Most important to the paradox is that the conditional in classical (and intuitionistic) logic is the material conditional. It has the property that $A \rightarrow B$ is true if B is true or if A is false (in classical logic, but not intuitionistic logic, this is also a necessary condition).

So as it was applied here, the statement "if he is drinking, everyone is drinking" was taken to be correct in one case, if everyone was drinking, and in the other case, if he was not drinking — even though his drinking may not have had anything to do with anyone else's drinking.

In natural language, on the other hand, typically "if...then..." is used as an indicative conditional.

### Non-empty domain

It is not necessary to assume there was anyone in the pub. The assumption that the domain is non-empty is built into the inference rules of classical predicate logic.[7] We can deduce $D(x)$ from $\forall x D(x)$, but of course if the domain were empty (in this case, if there were nobody in the pub), the proposition $D(x)$ is not well-formed for any closed expression $x$.

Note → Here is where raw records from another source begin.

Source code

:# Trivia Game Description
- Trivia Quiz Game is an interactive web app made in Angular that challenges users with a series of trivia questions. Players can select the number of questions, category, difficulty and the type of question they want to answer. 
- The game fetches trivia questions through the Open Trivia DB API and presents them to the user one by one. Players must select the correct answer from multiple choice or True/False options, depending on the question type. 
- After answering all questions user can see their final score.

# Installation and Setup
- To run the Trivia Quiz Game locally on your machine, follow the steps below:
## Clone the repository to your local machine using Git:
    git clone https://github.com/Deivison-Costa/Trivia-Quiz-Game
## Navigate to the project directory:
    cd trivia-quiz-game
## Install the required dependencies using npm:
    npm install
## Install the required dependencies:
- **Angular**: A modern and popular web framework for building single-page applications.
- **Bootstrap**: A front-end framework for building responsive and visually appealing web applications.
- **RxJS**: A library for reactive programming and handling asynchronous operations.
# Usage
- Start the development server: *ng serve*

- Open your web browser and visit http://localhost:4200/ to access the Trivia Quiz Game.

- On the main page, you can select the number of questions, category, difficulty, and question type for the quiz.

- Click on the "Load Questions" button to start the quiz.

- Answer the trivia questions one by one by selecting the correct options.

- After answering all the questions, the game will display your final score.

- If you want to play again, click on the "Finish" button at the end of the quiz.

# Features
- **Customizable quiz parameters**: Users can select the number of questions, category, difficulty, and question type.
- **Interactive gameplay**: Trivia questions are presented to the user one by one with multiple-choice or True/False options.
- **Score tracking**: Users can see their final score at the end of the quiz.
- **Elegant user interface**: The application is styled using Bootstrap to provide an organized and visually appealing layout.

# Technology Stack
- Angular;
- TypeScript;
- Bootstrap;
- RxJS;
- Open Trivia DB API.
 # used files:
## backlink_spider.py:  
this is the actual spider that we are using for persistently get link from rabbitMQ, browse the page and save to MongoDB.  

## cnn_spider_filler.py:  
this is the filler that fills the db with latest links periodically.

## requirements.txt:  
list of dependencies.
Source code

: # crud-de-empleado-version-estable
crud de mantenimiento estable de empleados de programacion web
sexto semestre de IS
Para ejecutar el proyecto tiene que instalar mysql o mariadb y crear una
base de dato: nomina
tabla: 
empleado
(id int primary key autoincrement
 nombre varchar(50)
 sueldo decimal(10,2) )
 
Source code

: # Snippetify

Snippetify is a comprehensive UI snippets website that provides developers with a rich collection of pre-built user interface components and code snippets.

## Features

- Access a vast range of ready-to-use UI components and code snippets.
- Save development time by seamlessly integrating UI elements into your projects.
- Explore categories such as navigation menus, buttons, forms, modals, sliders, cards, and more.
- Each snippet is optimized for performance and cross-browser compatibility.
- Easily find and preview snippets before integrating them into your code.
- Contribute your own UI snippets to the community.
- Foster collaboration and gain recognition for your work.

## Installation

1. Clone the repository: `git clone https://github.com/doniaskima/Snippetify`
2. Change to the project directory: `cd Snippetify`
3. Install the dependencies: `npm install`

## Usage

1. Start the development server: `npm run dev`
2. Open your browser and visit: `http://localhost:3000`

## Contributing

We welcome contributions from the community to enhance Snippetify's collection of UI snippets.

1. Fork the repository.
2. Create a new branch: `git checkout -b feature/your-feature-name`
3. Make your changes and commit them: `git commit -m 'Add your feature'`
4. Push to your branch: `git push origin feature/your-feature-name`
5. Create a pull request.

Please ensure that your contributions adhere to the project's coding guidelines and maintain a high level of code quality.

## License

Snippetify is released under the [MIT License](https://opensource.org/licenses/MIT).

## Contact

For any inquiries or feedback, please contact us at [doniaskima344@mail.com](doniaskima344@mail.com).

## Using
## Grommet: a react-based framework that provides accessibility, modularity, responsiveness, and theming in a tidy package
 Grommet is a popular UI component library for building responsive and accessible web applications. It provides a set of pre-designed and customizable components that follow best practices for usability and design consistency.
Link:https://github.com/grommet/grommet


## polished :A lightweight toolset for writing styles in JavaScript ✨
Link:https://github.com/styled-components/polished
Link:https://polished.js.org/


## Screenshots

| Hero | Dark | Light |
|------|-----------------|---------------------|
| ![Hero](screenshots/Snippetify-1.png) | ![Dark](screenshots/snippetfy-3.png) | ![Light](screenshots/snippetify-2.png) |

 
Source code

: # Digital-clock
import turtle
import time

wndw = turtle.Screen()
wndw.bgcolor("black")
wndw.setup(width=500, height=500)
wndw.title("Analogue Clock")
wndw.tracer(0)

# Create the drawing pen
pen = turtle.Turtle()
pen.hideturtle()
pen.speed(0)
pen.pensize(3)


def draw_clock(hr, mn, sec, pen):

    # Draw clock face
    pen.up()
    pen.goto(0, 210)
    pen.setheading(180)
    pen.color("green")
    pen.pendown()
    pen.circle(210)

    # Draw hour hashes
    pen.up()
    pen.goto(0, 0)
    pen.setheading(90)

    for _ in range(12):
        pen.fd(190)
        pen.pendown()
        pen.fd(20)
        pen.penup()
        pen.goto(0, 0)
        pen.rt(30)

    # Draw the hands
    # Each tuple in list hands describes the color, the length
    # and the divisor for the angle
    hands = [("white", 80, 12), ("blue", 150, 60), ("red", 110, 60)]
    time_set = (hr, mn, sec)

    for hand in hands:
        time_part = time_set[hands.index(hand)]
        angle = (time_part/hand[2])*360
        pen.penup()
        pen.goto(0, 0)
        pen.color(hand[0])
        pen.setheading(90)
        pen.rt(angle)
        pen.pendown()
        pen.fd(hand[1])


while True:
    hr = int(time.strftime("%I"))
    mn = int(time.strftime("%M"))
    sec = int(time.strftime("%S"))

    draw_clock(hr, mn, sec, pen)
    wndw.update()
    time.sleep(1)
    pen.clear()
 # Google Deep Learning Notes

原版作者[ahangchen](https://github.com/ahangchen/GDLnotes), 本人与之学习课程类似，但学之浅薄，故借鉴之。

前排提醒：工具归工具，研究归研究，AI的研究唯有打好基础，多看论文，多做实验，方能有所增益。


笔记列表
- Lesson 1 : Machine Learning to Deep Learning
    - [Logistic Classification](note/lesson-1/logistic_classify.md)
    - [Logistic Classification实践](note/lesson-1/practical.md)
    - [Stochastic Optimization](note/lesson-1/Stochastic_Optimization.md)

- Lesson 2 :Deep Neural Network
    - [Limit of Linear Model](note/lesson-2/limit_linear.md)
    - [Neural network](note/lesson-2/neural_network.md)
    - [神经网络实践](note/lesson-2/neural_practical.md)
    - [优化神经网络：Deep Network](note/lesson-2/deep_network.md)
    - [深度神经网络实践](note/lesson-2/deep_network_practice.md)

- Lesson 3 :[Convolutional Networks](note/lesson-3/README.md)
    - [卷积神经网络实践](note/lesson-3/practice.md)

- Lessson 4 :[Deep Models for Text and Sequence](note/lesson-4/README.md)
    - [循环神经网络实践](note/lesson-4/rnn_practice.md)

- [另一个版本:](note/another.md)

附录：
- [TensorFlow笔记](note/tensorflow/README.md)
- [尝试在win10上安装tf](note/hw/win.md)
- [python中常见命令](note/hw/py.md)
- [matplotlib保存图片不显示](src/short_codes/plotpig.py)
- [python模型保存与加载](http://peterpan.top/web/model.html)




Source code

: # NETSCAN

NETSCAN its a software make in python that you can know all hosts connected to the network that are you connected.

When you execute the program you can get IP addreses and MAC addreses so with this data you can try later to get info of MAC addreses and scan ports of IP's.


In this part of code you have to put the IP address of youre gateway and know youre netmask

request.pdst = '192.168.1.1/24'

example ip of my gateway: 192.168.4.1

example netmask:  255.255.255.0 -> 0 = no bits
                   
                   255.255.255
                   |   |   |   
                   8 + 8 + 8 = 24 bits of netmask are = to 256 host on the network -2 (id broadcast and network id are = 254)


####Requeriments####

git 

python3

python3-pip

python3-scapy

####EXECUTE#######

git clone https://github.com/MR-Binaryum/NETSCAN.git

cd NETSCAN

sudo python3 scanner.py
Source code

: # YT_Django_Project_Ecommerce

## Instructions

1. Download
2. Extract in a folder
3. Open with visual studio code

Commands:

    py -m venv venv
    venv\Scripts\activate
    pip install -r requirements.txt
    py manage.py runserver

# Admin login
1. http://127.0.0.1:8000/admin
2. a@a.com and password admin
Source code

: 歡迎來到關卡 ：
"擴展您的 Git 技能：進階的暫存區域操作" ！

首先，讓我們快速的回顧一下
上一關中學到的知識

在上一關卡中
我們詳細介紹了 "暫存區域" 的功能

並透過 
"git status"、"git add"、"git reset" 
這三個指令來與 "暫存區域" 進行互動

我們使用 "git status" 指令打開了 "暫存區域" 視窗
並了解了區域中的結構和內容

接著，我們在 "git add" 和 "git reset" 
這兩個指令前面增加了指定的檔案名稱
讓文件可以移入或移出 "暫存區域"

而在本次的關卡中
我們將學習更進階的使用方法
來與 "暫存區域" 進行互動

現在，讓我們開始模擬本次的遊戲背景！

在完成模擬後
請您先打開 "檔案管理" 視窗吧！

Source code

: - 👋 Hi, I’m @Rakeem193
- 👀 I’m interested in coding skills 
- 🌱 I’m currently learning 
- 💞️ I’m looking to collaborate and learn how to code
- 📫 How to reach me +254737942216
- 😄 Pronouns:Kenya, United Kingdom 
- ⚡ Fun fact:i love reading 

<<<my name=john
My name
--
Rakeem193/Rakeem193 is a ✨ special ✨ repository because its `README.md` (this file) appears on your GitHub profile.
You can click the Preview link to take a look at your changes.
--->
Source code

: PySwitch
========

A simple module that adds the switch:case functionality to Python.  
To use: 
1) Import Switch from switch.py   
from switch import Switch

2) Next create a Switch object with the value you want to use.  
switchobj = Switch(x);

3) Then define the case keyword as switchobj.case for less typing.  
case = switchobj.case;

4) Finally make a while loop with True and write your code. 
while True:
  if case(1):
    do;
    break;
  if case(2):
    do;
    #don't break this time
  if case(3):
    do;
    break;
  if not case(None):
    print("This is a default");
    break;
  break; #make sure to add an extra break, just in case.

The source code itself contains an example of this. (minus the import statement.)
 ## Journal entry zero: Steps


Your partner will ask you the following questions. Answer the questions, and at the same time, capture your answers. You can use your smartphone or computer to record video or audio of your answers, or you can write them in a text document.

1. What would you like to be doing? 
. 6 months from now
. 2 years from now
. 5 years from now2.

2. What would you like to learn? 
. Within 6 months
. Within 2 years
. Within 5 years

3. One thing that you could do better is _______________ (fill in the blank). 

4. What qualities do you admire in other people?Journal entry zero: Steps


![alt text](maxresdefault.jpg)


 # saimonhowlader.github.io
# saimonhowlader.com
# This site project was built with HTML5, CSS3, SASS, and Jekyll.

Nevertheless, if we allow empty domains we still have something like the drinker paradox in the form of the theorem:

$(\exists x.\ [x=x]) \rightarrow \exists x.\ [D(x) \rightarrow \forall y.\ D(y)]$

Or in words:

If there is anyone in the pub at all, then there is someone such that, if he is drinking, then everyone in the pub is drinking.

### Temporal aspects

Although not discussed in formal terms by Smullyan, he hints that the verb "drinks" is also ambiguous by citing a postcard written to him by two of his students, which contains the following dialogue (emphasis in original):[1]

Logician / I know a fellow who is such that whenever he drinks, everyone does.
Student / I just don't understand. Do you mean, everyone on earth?
Logician / Yes, naturally.
Student / That sounds crazy! You mean as soon as he drinks, at just that moment, everyone does?
Logician / Of course.
Student / But that implies that at some time, everyone was drinking at once. Surely that never happened!

## History and variations

Smullyan in his 1978 book attributes the naming of "The Drinking Principle" to his graduate students.[1] He also discusses variants (obtained by substituting D with other, more dramatic predicates):

• "there is a woman on earth such that if she becomes sterile, the whole human race will die out." Smullyan writes that this formulation emerged from a conversation he had with philosopher John Bacon.[1]
• A "dual" version of the Principle: "there is at least one person such that if anybody drinks, then he does."[1]

As "Smullyan's ‘Drinkers’ principle" or just "Drinkers' principle" it appears in H.P. Barendregt's "The quest for correctness" (1996), accompanied by some machine proofs.[2] Since then it has made regular appearance as an example in publications about automated reasoning; it is sometimes used to contrast the expressiveness of proof assistants.[4][5][8]